The highest temperature recorded on Earth has been measured in three major ways: air, ground, and via satellite observation. Air measurements are used as the standard measurement due to persistent issues with unreliable ground and satellite readings. Air measurements are noted by the World Meteorological Organization (WMO) and Guinness World Records among ot
The following is a list of the most extreme temperatures recorded in Canada.
This market settles from the official outcome published at https://www.wunderground.com/history/daily/es/madrid/LEMD. A proposer submits the final result to the UMA optimistic oracle on Polygon; the two-hour dispute window closes and payouts clear in USDC.
The mechanics for trading "Highest temperature in Madrid on June 2?" are the same as any other PolyGram event contract. Each YES share resolves to $1 if the event happens, or $0 if it doesn't. The current price between 0¢ and 100¢ is the market's probability estimate, set live by the order book.
$95K in lifetime turnover and $0 of resting liquidity puts this market in the top 30% by volume for weather contracts on PolyGram. Order-book depth is thin — large orders may need to be split across the book or executed as limit orders.
Last 24 hours alone saw $67K in turnover, well above the lifetime daily-average for this market — a clear sign of news catalysing trader activity right now.
The market has been open for under a month — fresh enough that information asymmetry remains a real factor.
Higher-volume markets tend to have tighter spreads and faster price discovery — meaning the displayed YES/NO percentages are more likely to reflect the true crowd-implied probability rather than a single trader's directional view.
Resolution is sourced from https://www.wunderground.com/history/daily/es/madrid/LEMD. Settlement is executed by the UMA optimistic oracle on Polygon, with a 2-hour dispute window before payouts clear.
This prediction market is scheduled to close on 2 June 2026. After the resolving event occurs, settlement typically clears within 24 hours once the UMA optimistic oracle confirms the outcome. All payouts are in USDC on the Polygon network.
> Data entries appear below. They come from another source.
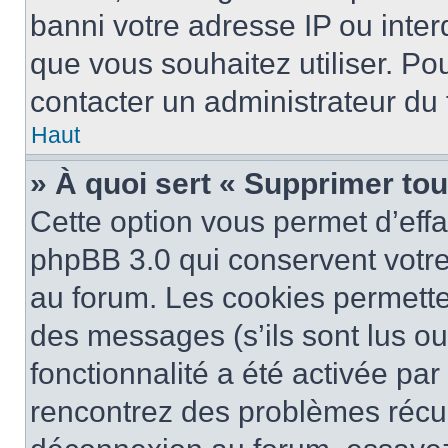
banni votre adresse IP ou interdi
que vous souhaitez utiliser. Pou
contacter un administrateur du
Haut
» À quoi sert « Supprimer to
Cette option vous permet d’eff
phpBB 3.0 qui conservent votre 
au forum. Les cookies permetten
des messages (s’ils sont lus ou
fonctionnalité a été activée pa
rencontrez des problèmes récu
To trade on this prediction market, create a free PolyGram account at polygram.ink, deposit USDC via Polygon, and place a YES or NO order on the outcome you believe in. You can learn more on our how-it-works page. Your maximum loss is limited to your stake — there is no leverage or margin.
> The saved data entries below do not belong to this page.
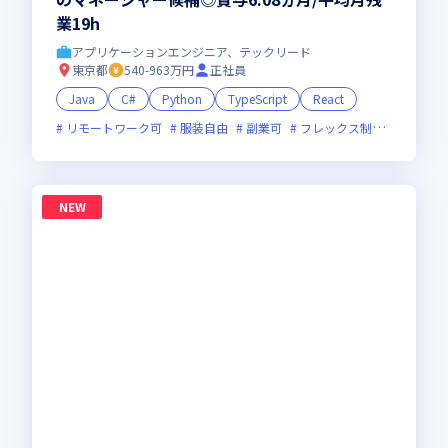
業19h
アプリケーションエンジニア、テックリード
東京都
540-963万円
正社員
Java
C#
Python
TypeScript
React
リモートワーク可
服装自由
副業可
フレックス制度あり
新
NEW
When the outcome is determined, winning YES shares pay out $1.00 each in USDC, while losing shares pay $0. Settlement is handled by the UMA optimistic oracle on Polygon — a proposer submits the result, a two-hour dispute window opens, and if uncontested, payouts are distributed automatically. You can withdraw your winnings to any Polygon wallet.
Prediction-market positions can lose 100% of staked capital. Outcomes are uncertain by definition — historical accuracy of crowd-implied probabilities is high in aggregate but not for any single market. PolyGram does not provide investment advice. Trade only with capital you can afford to lose.
Regulatory status varies by jurisdiction. Germany, the United States, and most EU countries treat Polymarket-style event contracts under one of three frameworks: financial derivative, gambling product, or unregulated novel asset. Consult local counsel before trading.